Dass die Qualität
erzählender Literatur nicht abhängig von ihrem Sujet ist, beweist
der israelische Schriftsteller Eshkol Nevo mit jedem seiner Romane
einfallsreich aufs Neue. Man sollte sich deshalb nicht von einer
scheinbar objektiven Inhaltsangabe seiner Werke davon abschrecken
lassen, diesen großen empathischen Poeten unter den erfolgreichen
israelischen Romanciers für sich zu entdecken. Sein hoch
ambitioniertes, vielstimmiges Debüt „Vier Häuser und eine
Sehnsucht“ steht heute als eines nur weniger Werke zeitgenössischer
Autoren auf dem Lehrplan israelischer Schulen, das auch der
vernachlässigten Sicht israelischer Palästinenser eine deutlich
artikulierte Stimme verleiht. In seiner ernüchternden literarischen
Recherche „Neuland“ hat er einen ebenso originellen wie
kompetenten, möglicherweise definitiven Abgesang auf den schon zur
Zeit seiner Entstehung anachronistischen politischen Zionismus
geschaffen. Sein äußerlich unspektakulär scheinender Roman „Wir haben noch das ganze Leben“ erzählt die zwiespältige,
konfliktreiche Freundschaft von vier Männern, die sich seit ihrer
gemeinsam verbrachten Kindheit in vielfacher Hinsicht „aus den
Augen verloren“ haben, sich aber immer noch alle vier Jahre vor dem
Fernseher treffen, um gemeinsam das Finale der jeweiligen Fußball-WM
anzuschauen.
Auch Eshkol Nevos erst
kürzlich in deutscher Übersetzung erschienener neuer Roman „Die
einsamen Liebenden“ schafft es wie alle seine bisherigen Bücher
scheinbar ganz mühelos, gleichzeitig unterhaltsam und tiefgründig
zu sein. Dabei beginnt das Buch wie eine gelungene Hommage an den
israelischen Satiriker Ephraim Kishon: Anfang der 1990er Jahre bringt
eine massive Einwanderungswelle aus den ehemaligen Staaten der
Sowjetunion mehr als 600.000 Neueinwanderer nach Israel, die nicht
nur zum überwiegenden Teil gar nicht jüdisch-religiös sozialisiert
sind, sondern teilweise auch keinerlei nennenswertes Interesse an
jüdischem Glauben oder zionistisch-israelischen Traditionen
mitbringen. Der Bürgermeister der abgelegenen, überwiegend von
religiösen Juden bewohnten Kleinstadt Zfat in den galiläischen
Bergen, die vor allem von ihrer pittoresken 500jährigen
Vergangenheit als religiöses und kabbalistisches Zentrum lebt,
bemüht sich unermüdlich darum, dass der Staat auch seiner
vernachlässigten Gemeinde eine gewisse Anzahl von Neueinwanderern
zuteilt, damit diese in das neu geschaffene moderne Wohngebiet
„Ehrenquell“ einziehen können, das von den Bürgern aufgrund
einer obskuren Prophezeiung bisher konsequent gemieden wird.
Als Ältester einer
Familie mit acht Kindern neigte Danino dazu, für alles die
Verantwortung zu übernehmen – eine Neigung, die perfekt mit der
Neigung seiner Frau harmonierte, ihm an allem die Schuld zu geben.

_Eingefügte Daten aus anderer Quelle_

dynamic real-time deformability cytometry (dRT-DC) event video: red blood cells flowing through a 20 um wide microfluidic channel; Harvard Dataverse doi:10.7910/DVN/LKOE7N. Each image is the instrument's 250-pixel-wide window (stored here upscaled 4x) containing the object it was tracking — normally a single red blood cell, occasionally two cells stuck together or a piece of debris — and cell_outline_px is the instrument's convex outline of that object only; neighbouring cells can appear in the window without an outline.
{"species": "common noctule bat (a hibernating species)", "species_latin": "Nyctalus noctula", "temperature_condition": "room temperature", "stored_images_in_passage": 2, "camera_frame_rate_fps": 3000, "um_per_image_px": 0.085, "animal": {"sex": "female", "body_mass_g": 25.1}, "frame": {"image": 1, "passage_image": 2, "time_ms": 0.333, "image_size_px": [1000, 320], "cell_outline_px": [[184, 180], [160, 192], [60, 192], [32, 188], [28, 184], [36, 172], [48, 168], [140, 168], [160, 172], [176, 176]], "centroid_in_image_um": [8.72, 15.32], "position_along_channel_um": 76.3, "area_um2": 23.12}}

Doch diesmal funktionierte es nicht. Diese Schuld nahm er nicht auf
sich. […] Also hörte Danino auf, jeden Tag eine Seite Talmud zu
studieren, er hörte auf zu beten und in die Synagoge zu gehen und
stürzte sich stattdessen in weitverzweigte öffentliche Aktivitäten:
Er gründete wohltätige Vereine, rief verschiedene Ausschüsse ins
Leben und begann, Koalutionen zu bilden. Zwei Jahre später hatte er
sich an der Spitze einer unabhängigen Liste zur Bürgermeisterwahl
aufstellen lassen. Auf seinen Wahlplakaten stand über einer
Nahaufnahme seiner traurigen Augen: „Avraham Danino, ein Politiker
auf Augenhöhe.“ – Er erhielt die absolute Mehrheit und zog ins
Rathaus ein, was ihm ermöglichte, immer länger von zu Hause
fernzubleiben und die Distanz zu seiner Frau vollends
festzuschreiben. Scheiden ließ er sich nicht, warum auch. Das wäre
bei seinen Wählern nicht gut angekommen. Doch er vergaß nicht, was
sie ihm vorgeworfen hatte und in welcher Situation.
Der Bürgermeister erhofft
sich von einer offiziellen behördlichen Zuteilung von
Neueinwanderern aber nicht nur großzügige staatliche Zuschüsse und
dringend benötigtes politisches Ansehen sondern (ganz im Geheimen)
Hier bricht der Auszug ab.